## Исходный текст
============

Большей части населения приходилось около часа работать перед завтраком. Джон Фитцхерберт в своей «Книге о хозяйстве» говорит женам, что перед тем, как делать завтрак для всей семьи, им нужно подмести дом, почистить стойку с посудой (буфет или сервант, где хранились тарелки) и привести все в доме в порядок, затем подоить коров и процедить молоко, покормить телят и одеть детей. В это время мужчины кормили скот, чистили коров и быков и приводили в порядок упряжки. Поскольку летом люди вставали в 4 утра, завтрак в деревне был около 6 часов. Это был семейный прием пищи, в котором участвовали все живущие в доме слуги. Поскольку завтракали не сразу после пробуждения, помимо хлеба и эля можно было быстро приготовить горячее блюдо, что-то сытное. Конечно, когда жареный бекон и яйца, копченая сельдь или каша были доступны, то были желанным дополнением к завтраку. В более поздних текстах о сельской жизни упоминаются блинчики. В кулинарных книгах эпохи Тюдоров также много рецептов различных блинов и фриттеров. Мне больше всего нравятся дольки яблока, которые окунают в смесь эля, муки и яичного теста, а затем жарят в масле.

Расписание торговцев и рабочих в городе было схожим. Первый закон о продолжительности рабочего дня был принят в 1495 году, и в его преамбуле были жалобы на то, что некоторые работники опаздывали и слишком долго завтракали после того, как пришли на работу. Новый закон предусматривал начало рабочего дня в 5 часов утра, а зимой нужно было приходить на работу, когда «занимается день». Джеймс Пилкингтон, который в первую половину правления Елизаветы занимал кафедру епископа Даремского, жаловался, что «работающий человек будет долго отдыхать утром; добрая часть дня проходит, прежде чем он придет на работу; затем он должен позавтракать в свой обычный час, хотя и не заслужил этого, или же будет недовольно ворчать и роптать». Таким образом, кажется, что обычно в 6 часов завтракали все, даже те, кто любил поваляться с утра в постели, и этот завтрак съедали не до начала работы, а в перерыве во время рабочего дня. Завтрак торговца вполне мог состоять просто из хлеба и эля, взятых из дома, но те, кто работал в городе, могли зайти в лавку с пирожками или к продавцу горячего мяса, чтобы купить что-то более сытное.

============

## Исходные записи
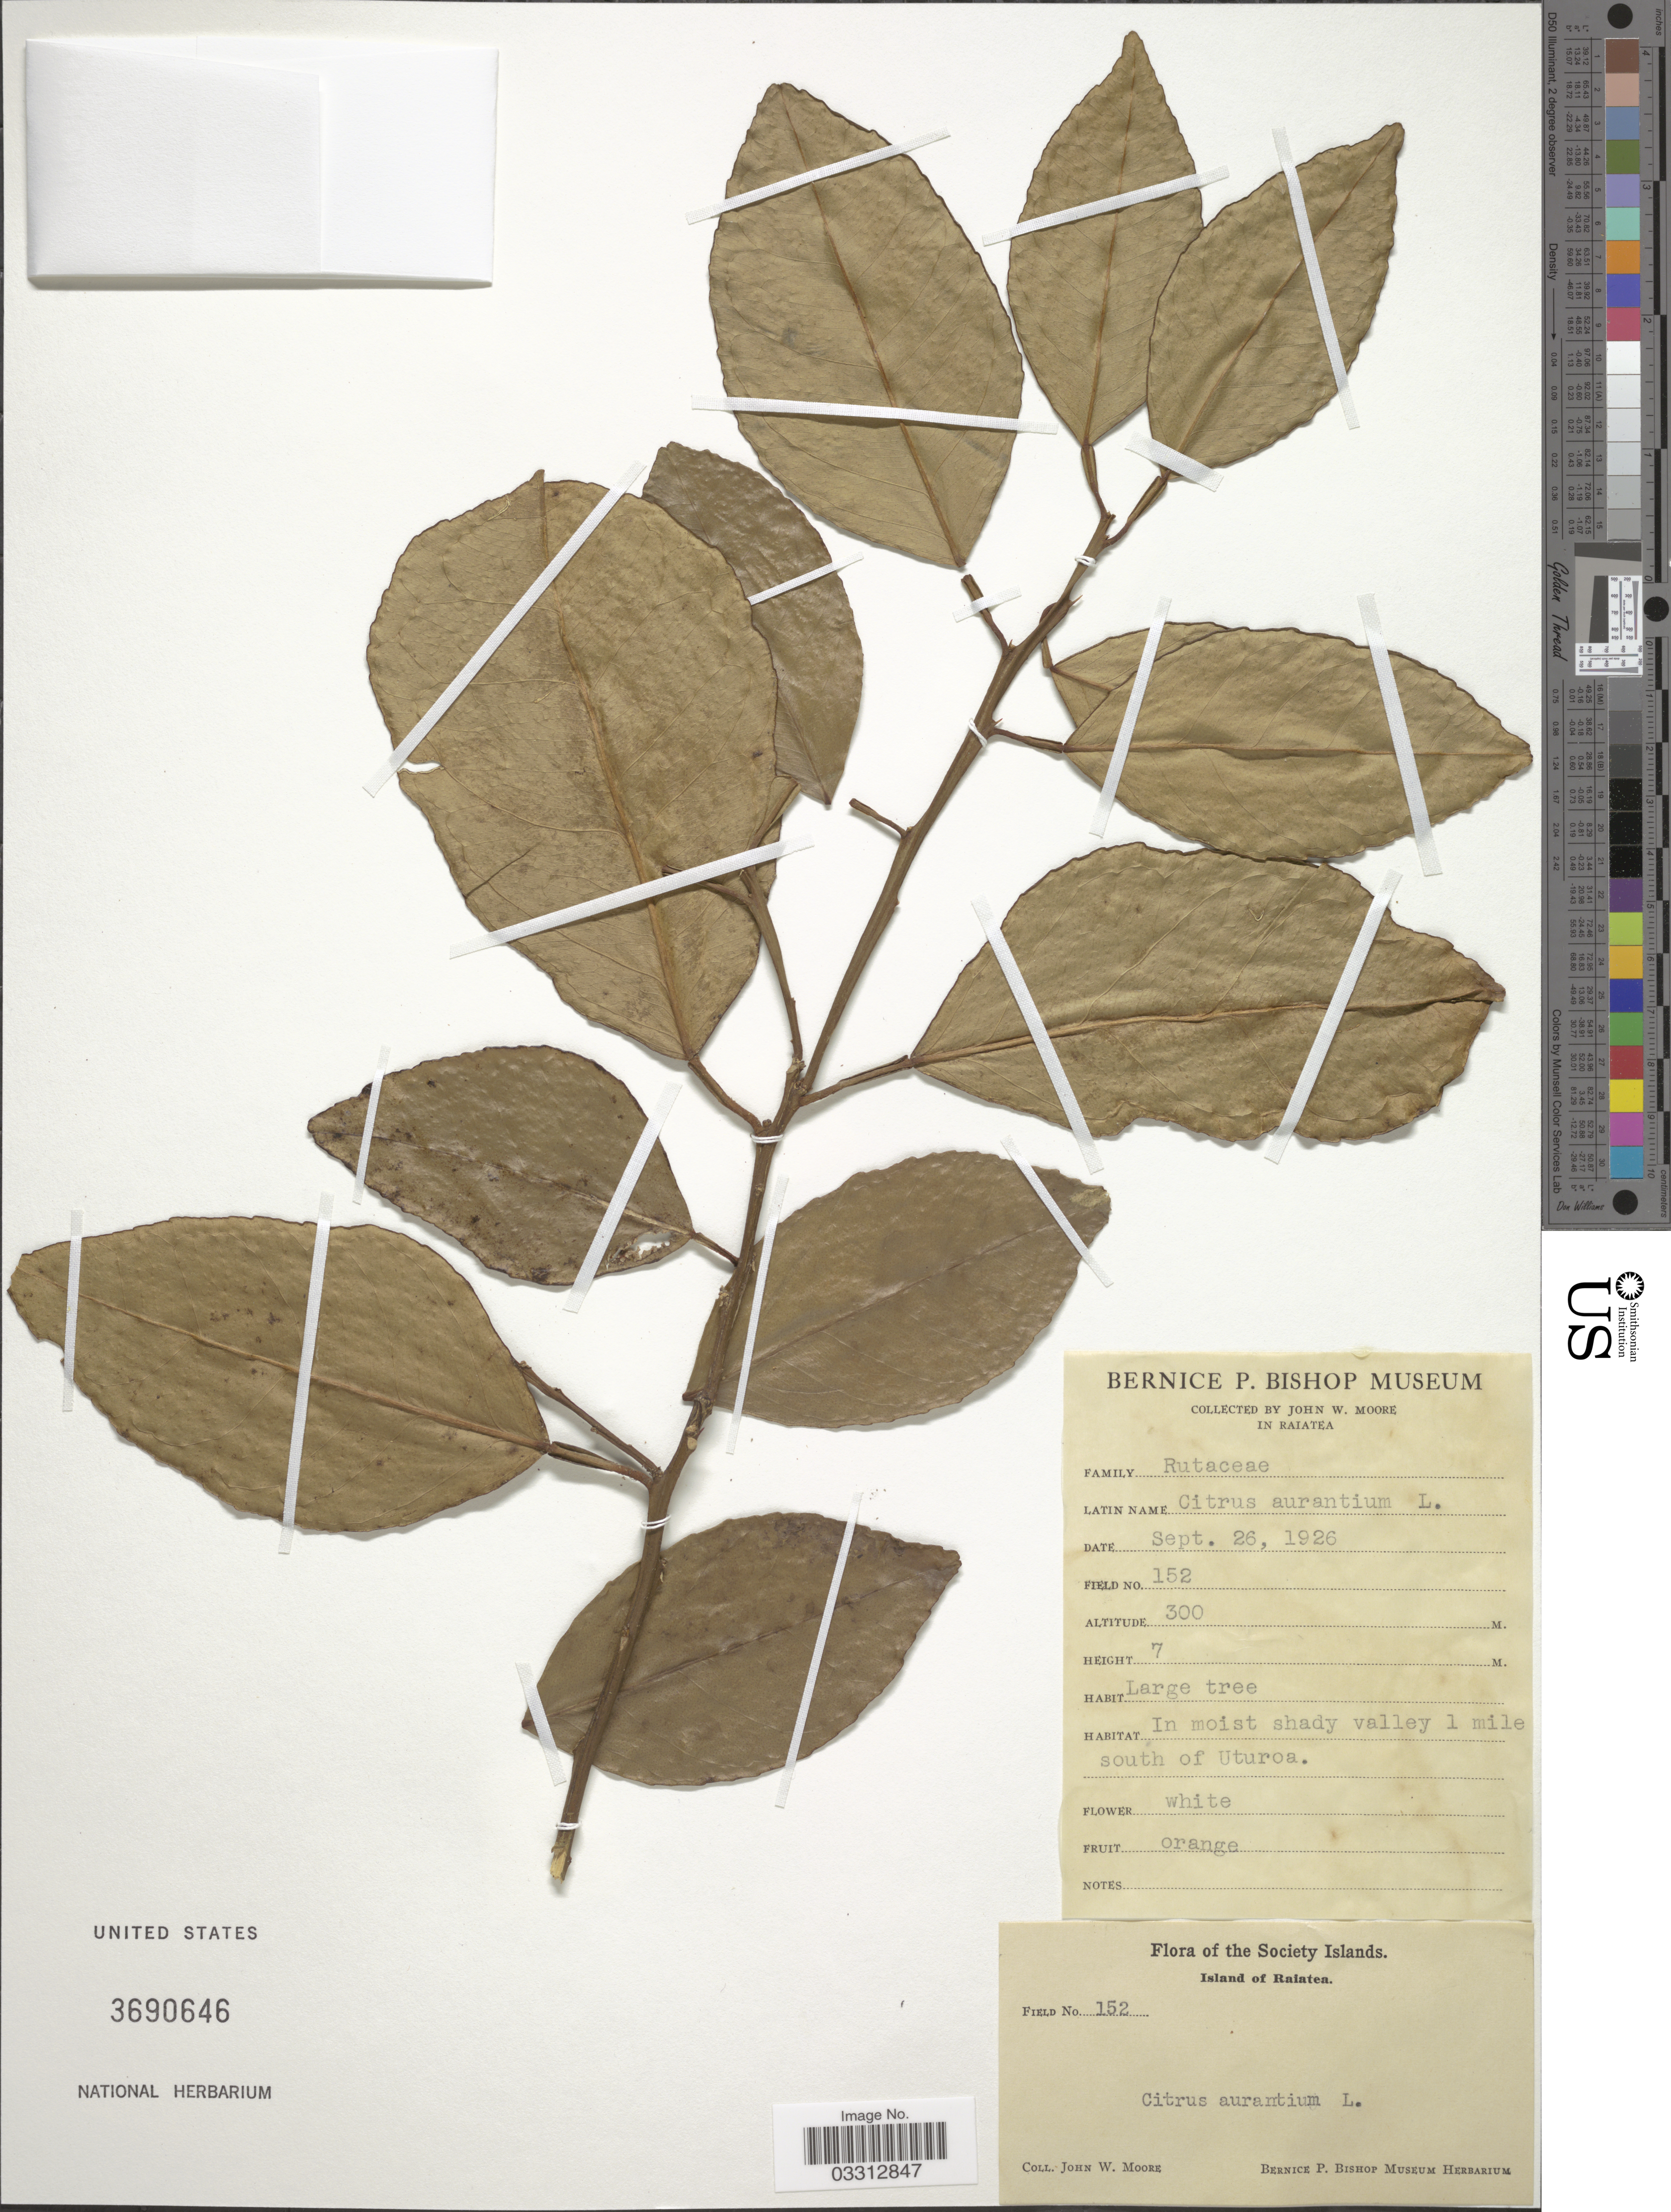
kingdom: Plantae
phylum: Tracheophyta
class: Magnoliopsida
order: Sapindales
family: Rutaceae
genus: Citrus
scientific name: Citrus x aurantium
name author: L.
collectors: J. Moore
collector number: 152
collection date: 1926-09-26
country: French Polynesia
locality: In moist shady valley 1 mile south of Uturoa. Society Islands. Island of Raiatea.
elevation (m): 300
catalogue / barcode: US 3690646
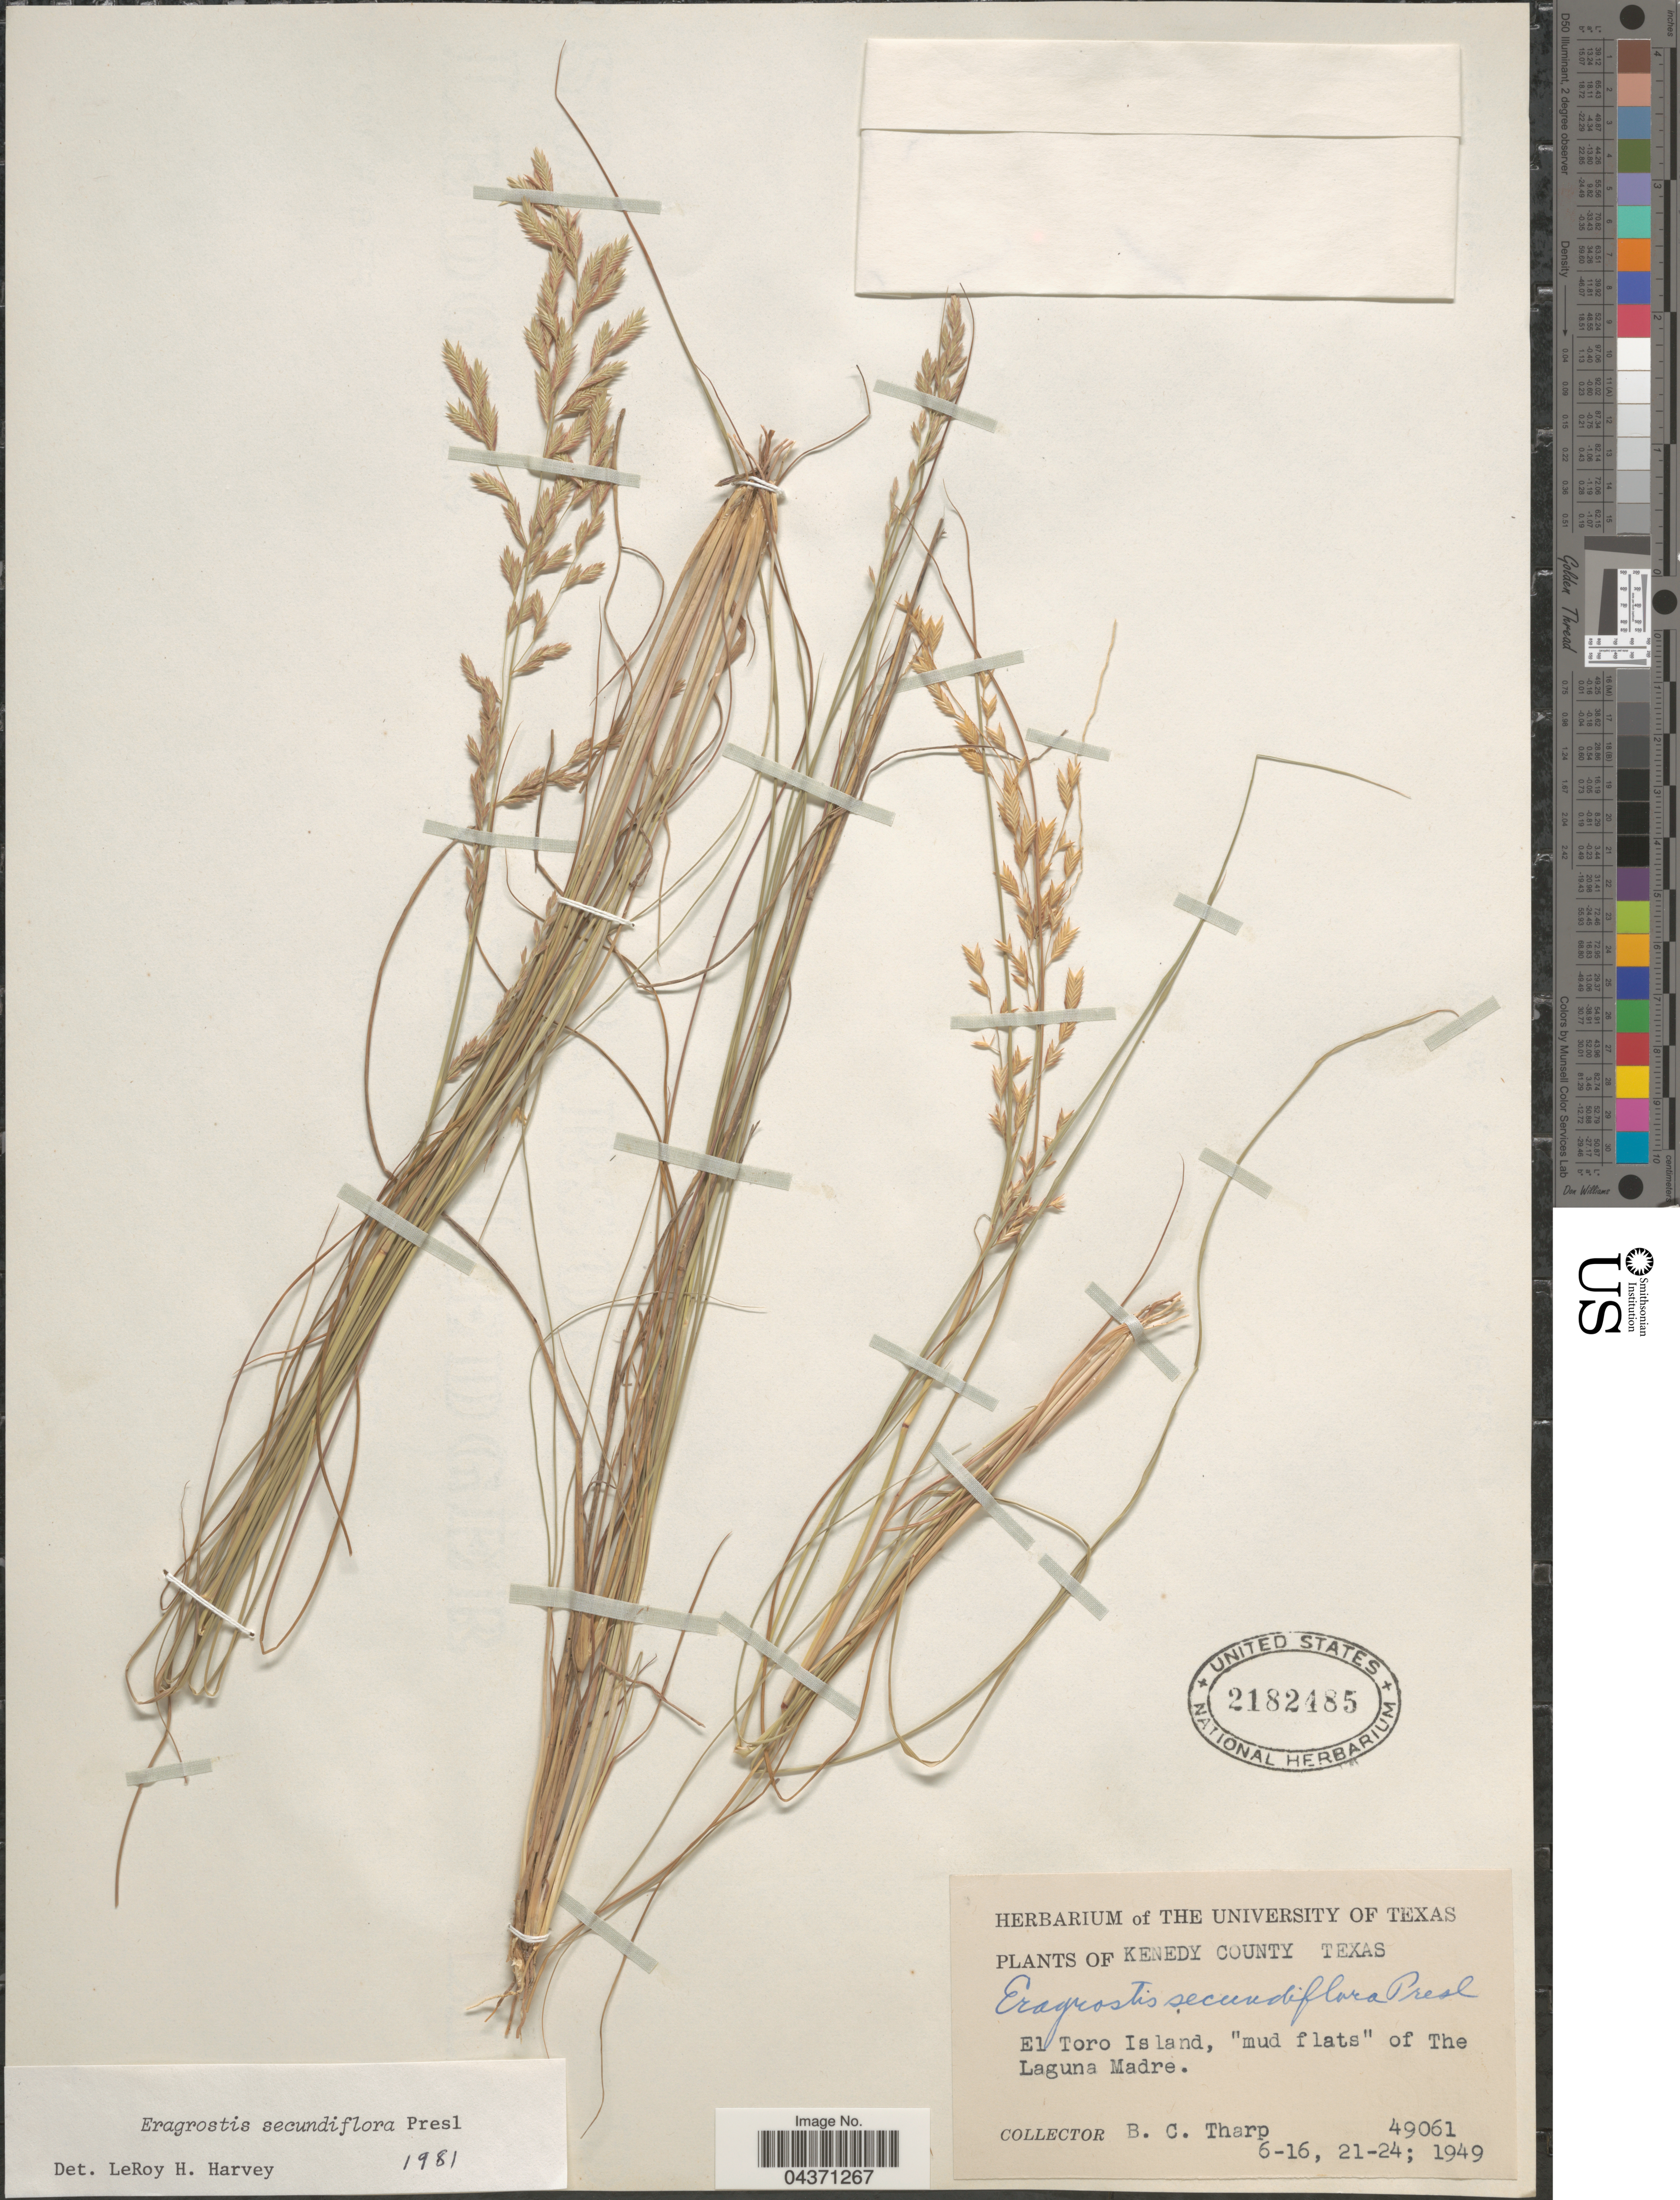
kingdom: Plantae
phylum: Tracheophyta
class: Liliopsida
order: Poales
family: Poaceae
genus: Eragrostis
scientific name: Eragrostis secundiflora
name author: J. Presl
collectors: B. C. Tharp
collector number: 49061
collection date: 1949-06-16/1949-06-24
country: United States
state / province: Texas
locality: Kenedy County. El Toro Island, "mud flats" of The Laguna Madre.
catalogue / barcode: US 2182485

============

## Задание 1
Какие дела, по словам Джона Фитцхерберта из «Книги о хозяйстве», женам нужно было переделать до того, как готовить завтрак для всей семьи? Перечислите их все по тексту о завтраке во времена Тюдоров.
## Задание 2
Допишите продолжение текста о завтраке во времена Тюдоров, начиная сразу после его последнего предложения.

## Ответ 1
- подмести дом;
- почистить стойку с посудой;
- привести все в доме в порядок;
- подоить коров;
- процедить молоко;
- покормить телят;
- одеть детей.

## Ответ 2
После того как люди оделись, помылись, причесались и поели, наконец наступает полноценное начало дня. Для самых молодых членов общества работа и учеба были слиты воедино.

5
Образование

Какой достойный повод для беспокойства – воспитание детей в духе добродетели и какие исключительные плоды оно приносит всем людям, независимо от их сословия и звания.

Уильям Кемп, «Образование детей» (The Education of Children, 1588)

Хотя мы считаем, что современная жизнь полна сложностей, полтысячелетия назад жизнь также вовсе не была простой. Мальчики или девочки, будь они высокого или низкого происхождения, должны были многое узнать о мире. Большей части детей, только начинающих ходить, нужно было узнать привычки домашних птиц и научиться ухаживать за ними, а также уклоняться от чана с кипящей водой, раскачивающегося на огне туда-сюда. Практически сразу после того, как они научились говорить, детям нужно было выучить наизусть несколько молитв, детских песенок, а вскоре – познакомиться с основами садоводства и фермерства. К четырем-пяти годам многие дети уже заботились о младших братьях и сестрах, вместе с матерями занимались прополкой, кормили свиней и цыплят и приносили воду.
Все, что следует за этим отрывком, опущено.